Lesdites formes unitaires sont dosées pour permettre une administration journalière de 0,01 à 20 mg de principe actif par kg de poids corporel, selon la forme galénique.
Pour préparer des comprimés on ajoute au principe actif, micronisé ou non, un véhicule pharmaceutique qui peut être composé de diluants, comme par exemple le lactose, la cellulose microcristalline, l'amidon, et des adjuvants de formulation comme des liants, (polyvinylpyrrolidone, hydroxypropylméthylcellulose, etc) , des agents d'écoulement comme la silice, des lubrifiants comme le stéarate de magnésium, l'acide stearique, le tribehenate de glycerol, le stéarylfumarate de sodium. Des agents mouillants ou tensioactifs tels que le laurylsulfate de sodium peuvent aussi être ajoutés.
Les techniques de réalisation peuvent être la compression directe, la granulation sèche, la granulation humide ou la fusion à chaud.
Les comprimés peuvent être nus, dragéifiés, par exemple par du saccharose, ou enrobés avec divers polymères ou autres matières appropriées. Il peuvent être conçus pour permettre une libération rapide, retardée ou prolongée du principe actif grâce à des matrices polymères ou à des polymères spécifiques utilisés dans l'enrobage.

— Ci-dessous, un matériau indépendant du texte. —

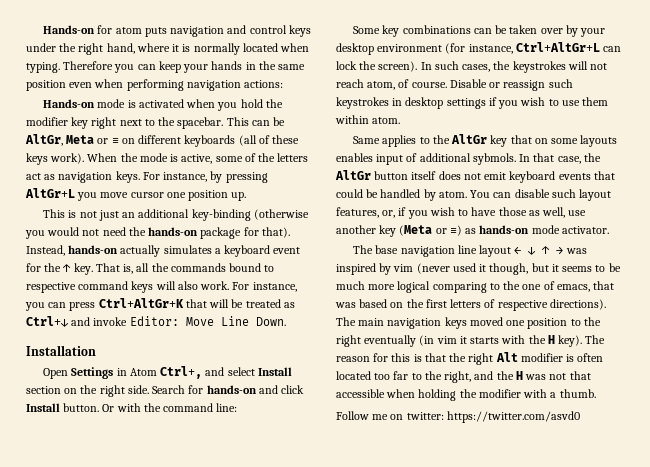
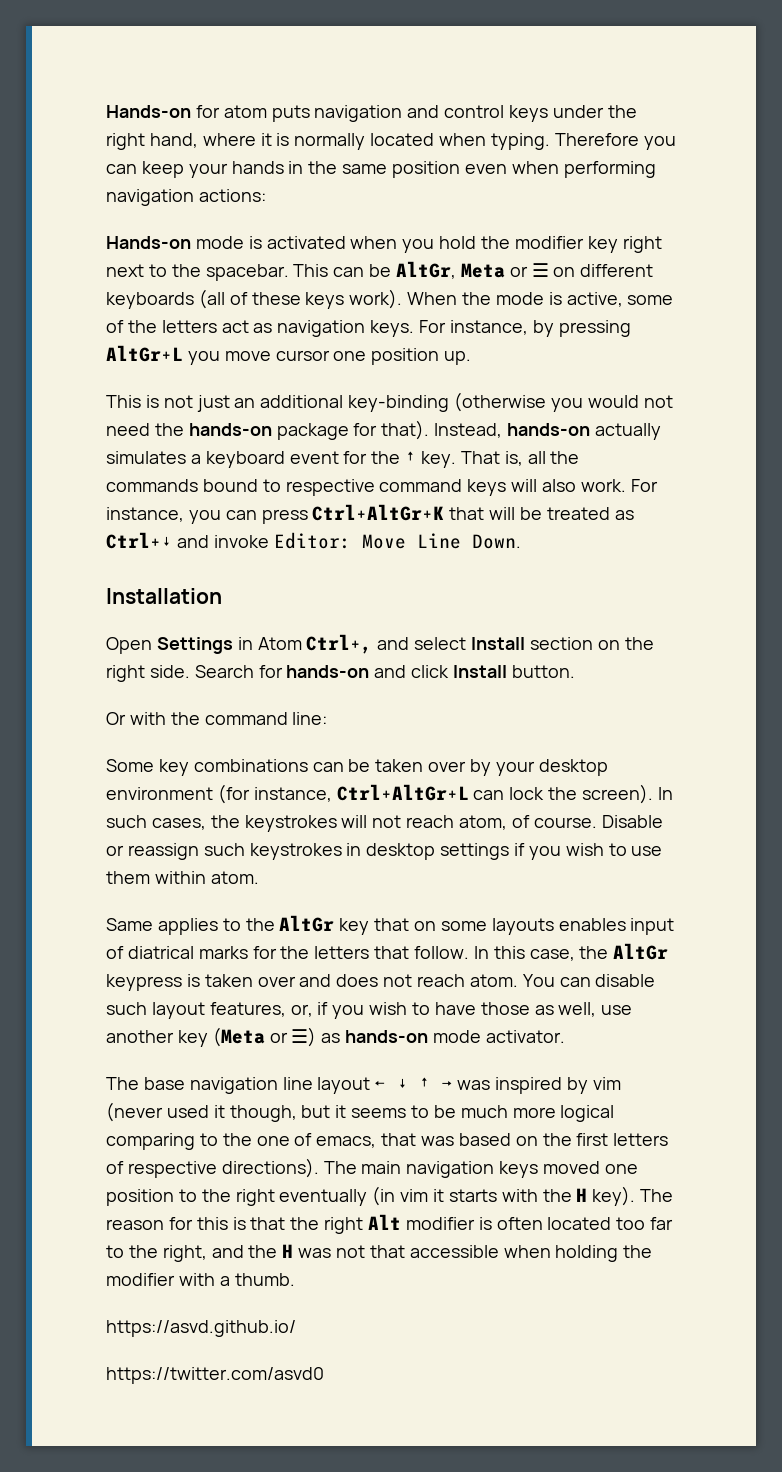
(100, 407) none -> (575, 671) //
[419,153,601,165] [335,170,615,183] [336,189,436,201] additional sybmols. In that case, the AltGr button itself does not emit keyboard events that could be handled by -> [127,943,669,961] [106,974,466,991] diatrical marks for the letters that follow. In this case, the AltGr keypress is taken over and does not reach
[336,411,444,420] Follow me on twitter: -> [106,1320,296,1337] https://asvd.github.io/ //

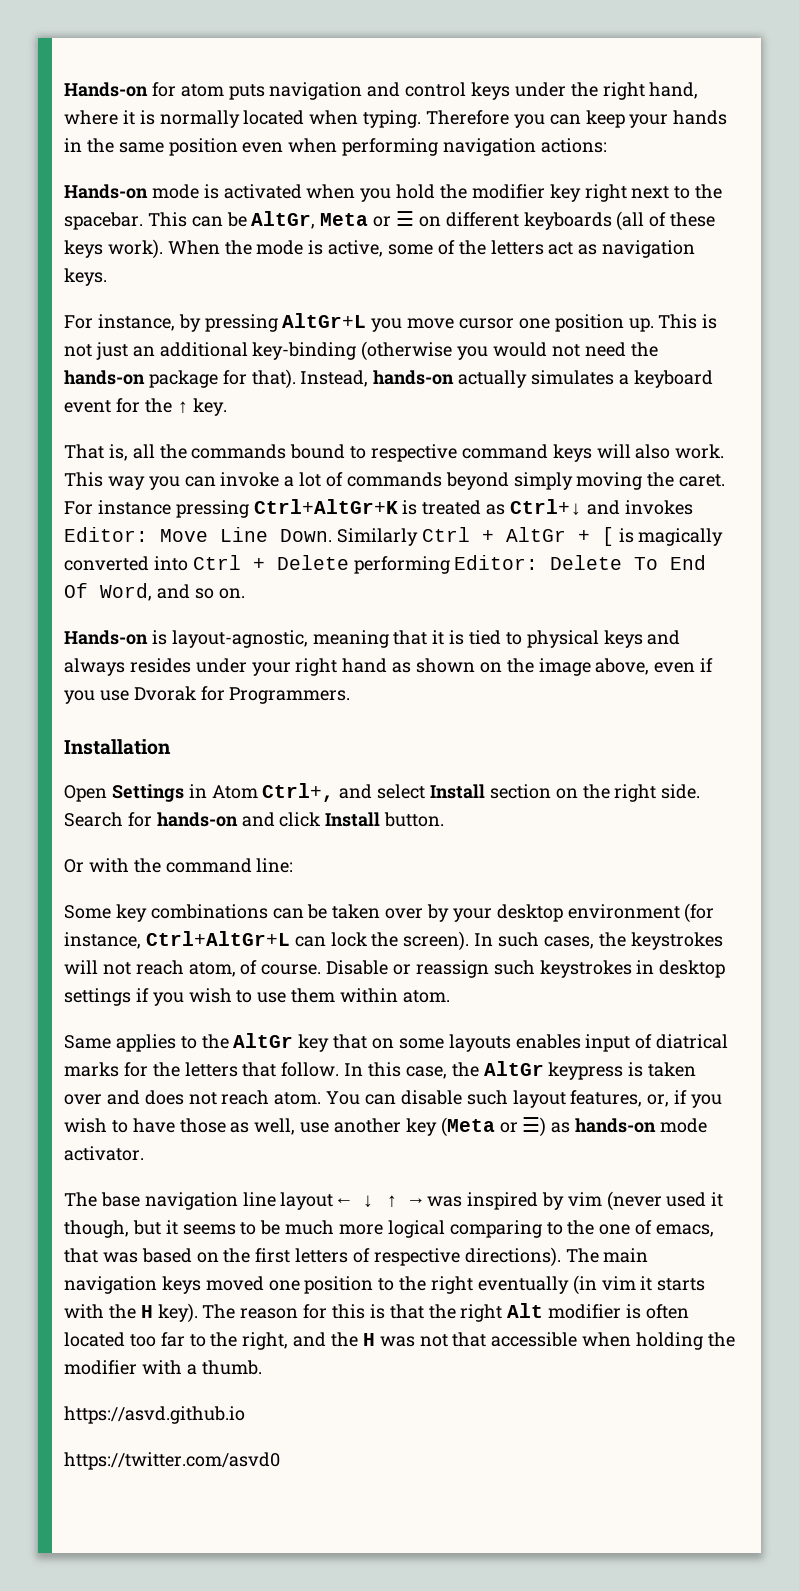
(415, 328) none -> (107, 277) //
(472, 358) // -> (654, 325) none
(457, 459) none -> (228, 407) //
[630,479,658,492] [106,504,543,524] For instance, you can press Ctrl+AltGr+K that will be -> [64,472,726,490] [64,499,418,518] This way you can invoke a lot of commands beyond simply moving the caret. For instance pressing Ctrl+AltGr+K is
[213,535,269,548] invoke -> [624,500,693,515] invokes
(521, 541) none -> [336,527,724,546] [64,555,707,574] [64,583,245,601] [64,630,681,648] [64,658,714,676] [64,686,351,704] Similarly Ctrl + AltGr + [ is magically converted into Ctrl + Delete performing Editor: Delete To End Of Word, and so on. // Hands-on is layout-agnostic, meaning that it is tied to physical keys and always resides under your right hand as shown on the image above, even if you use Dvorak for Programmers.
[106,1320,296,1337] https://asvd.github.io/ -> [64,1406,245,1424] https://asvd.github.io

Pour préparer des gélules on mélange le principe actif avec des véhicules pharmaceutiques secs (simple mélange, granula-
tion sèche ou humide, ou fusion à chaud) , liquides ou semi- solides .
Les gélules peuvent être dures ou molles, pelliculées ou non, de manière à avoir une activité rapide, prolongée ou retardée (par exemple pour une forme entérique) .
Une composition sous forme de sirop ou d'élixir ou pour l'administration sous forme de gouttes peut contenir le principe actif -conjointement à un edulcorant, de préférence acalorique, du méthylparaben ou du propylparaben comme antiseptique, un agent de sapidité et un colorant.
Les poudres et granules dispersibles dans de l'eau peuvent continTr le principe actif en mélange avec des agents de dispersion ou des agents mouillants, ou des agents dispersants comme la polyvinylpyrrolidone, de mêmes qu'avec des édulcorants et des agents correcteurs de goût.
Pour l'administration rectale, on recourt à des suppositoires préparés avec des liants fondant à la température rectale, par exemple du beurre de cacao ou des polyéthylèneglycols .
Pour une administration parentérale, on utilise des suspensions aqueuses, des solutions salines isotoniques ou des solutions stériles injectables contenant des agents de dispersion et/ou des mouillants pharmacologiquement compatibles, par exemple le propylèneglycol ou le butylène- glycol .
Le principe actif peut être formulé également sous forme de microcapsules, éventuellement avec un ou plusieurs supports ou additifs, ou bien avec une matrice polymère ou avec une cyclodextrine (timbres transdermiques, formes à libération prolongée) .
Les compositions topiques selon l'invention comprennent un milieu compatible avec la peau. Elles peuvent se présenter notamment sous forme de solutions aqueuses, alcooliques ou
hydroalcooliques, de gels, d'émulsions eau-dans-huile ou huile-dans-eau ayant l'aspect d'une crème ou d'un gel, de microémulsions, d'aérosols, ou encore sous forme de dispersions vésiculaires contenant des lipides ioniques et/ou non ioniques. Ces formes galeniques sont préparées selon les méthodes usuelles des domaines considérés.
Enfin, les compositions pharmaceutiques selon l'invention peuvent contenir, à côté d'un composé de formule générale (I), d'autres principes actifs qui peuvent être utiles dans le traitement des troubles et maladies indiqués ci-dessus.